Les dernières car la bonne nouvelle tant attendue de Zurich ne viendra jamais et le match sombre dans la monotonie. Gross tentera bien de relancer son équipe en introduisant ses jeunes prodiges Caicedo, Rakitic et Derdiyok. Les deux premiers seront d’ailleurs tout près de marquer un joli but mais Hochstrasser a contré le tir du Croato(hélas)-Suisse.
Les supporters bâlois offriront un magnifique hommage à leurs favoris dans les dernières minutes mais le coeur n’y est plus vraiment. Au coup de sifflet final, le match de Zurich n’est pas encore terminé mais le 2-0 de Margairaz met un terme aux dernières illusions. L’émotion gagne le stade lorsque les joueurs, entraîneurs et dirigeants bâlois se réunissent en cercle, au milieu du terrain, bras dessus, bras dessous, alors que les écrans géants rediffusent les grands moments de la saison du FCB. Les mines sont longues et, même si l’issue de cette saison est moins cruelle et dramatique que celle de l’an passé, on aperçoit des larmes ici ou là. Pour la deuxième année consécutive, le FCB doit abandonner le titre de champion de Suisse au FC Zurich. Sauf que cette saison, les Bâlois n’ont pas perdu le titre dans cette dernière journée mais bien au premier tour.
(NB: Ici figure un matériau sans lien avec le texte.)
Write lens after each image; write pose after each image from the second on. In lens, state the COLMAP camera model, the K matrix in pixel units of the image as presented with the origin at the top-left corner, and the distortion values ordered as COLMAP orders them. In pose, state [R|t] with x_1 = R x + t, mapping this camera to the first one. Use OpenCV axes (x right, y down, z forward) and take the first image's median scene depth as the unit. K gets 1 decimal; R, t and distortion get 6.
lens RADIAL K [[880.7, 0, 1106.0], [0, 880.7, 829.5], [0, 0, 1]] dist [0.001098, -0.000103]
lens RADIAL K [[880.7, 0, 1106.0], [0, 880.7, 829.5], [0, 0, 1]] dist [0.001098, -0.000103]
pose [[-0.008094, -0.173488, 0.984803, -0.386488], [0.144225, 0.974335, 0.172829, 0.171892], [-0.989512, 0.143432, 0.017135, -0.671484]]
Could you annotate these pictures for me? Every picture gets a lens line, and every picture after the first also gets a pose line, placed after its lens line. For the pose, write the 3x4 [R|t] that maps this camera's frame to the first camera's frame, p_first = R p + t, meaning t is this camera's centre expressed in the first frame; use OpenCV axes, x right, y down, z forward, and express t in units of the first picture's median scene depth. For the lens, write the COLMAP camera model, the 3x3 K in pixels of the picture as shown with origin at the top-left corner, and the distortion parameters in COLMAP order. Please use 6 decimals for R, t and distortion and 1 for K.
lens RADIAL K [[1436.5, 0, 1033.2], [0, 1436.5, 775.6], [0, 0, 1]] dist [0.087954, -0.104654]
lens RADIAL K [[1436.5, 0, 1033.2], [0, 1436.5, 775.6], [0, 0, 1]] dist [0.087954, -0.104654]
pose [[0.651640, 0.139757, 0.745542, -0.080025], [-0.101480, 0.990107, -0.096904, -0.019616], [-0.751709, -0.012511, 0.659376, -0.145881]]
Lorsqu’ils avaient l’esprit encore obnubilé par Iulian Filipescu.

FC Bâle – Young Boys 2-0 (2-0)

Parc Saint-Jacques : 31’136 spectateurs.
Arbitre : M. Bertolini.
Buts : 2e Sterjovski (1-0), 16e Eduardo (2-0).
Bâle : Costanzo ; Zanni, Smiljanic, Majstorovic, Nakata ; Sterjovski (63e Rakitic), Ergic, Ba, Chipperfield, Buckley (66e Caicedo); Eduardo (76e Derdiyok).
Young Boys : Wölfli ; Schwegler, Tiago, Zayatte, Kallio (66e Kavak) ; Varela (74e Hochstrasser), Marcos, Yapi Yapo, Yakin, Raimondi ; Shi Jun (82e Madou).
Cartons jaunes : 15e Buckley et Varela, 42e Smiljanic, 54e Zanni, 62e Sterjovski.
Notes : Bâle sans Petric (blessé), YB sans Häberli, Aziawonou, Chiumento, Magnin, Redzepi (blessés).